§ YOUR OBJECTIVE
Within the records below, how many lines hold the string "subjects"? State that number and nothing else.

§ DATA IN THIS EXERCISE
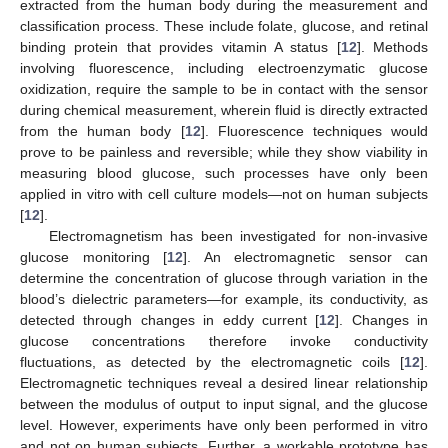
extracted from the human body during the measurement and
classification process. These include folate, glucose, and retinal
binding protein that provides vitamin A status [
12
]. Methods
involving fluorescence, including electroenzymatic glucose
oxidization, require the sample to be in contact with the sensor
during chemical measurement, wherein fluid is directly extracted
from the human body [
12
]. Fluorescence techniques would
prove to be painless and reversible; while they show viability in
measuring blood glucose, such processes have only been
applied in vitro with cell culture models—not on human subjects
[
12
].
Electromagnetism has been investigated for non-invasive
glucose monitoring [
12
]. An electromagnetic sensor can
determine the concentration of glucose through variation in the
blood’s dielectric parameters—for example, its conductivity, as
detected through changes in eddy current [
12
]. Changes in
glucose concentrations therefore invoke conductivity
fluctuations, as detected by the electromagnetic coils [
12
].
Electromagnetic techniques reveal a desired linear relationship
between the modulus of output to input signal, and the glucose
level. However, experiments have only been performed in vitro
and not on human subjects. Further, a workable prototype has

§ WRITTEN SOLUTION
2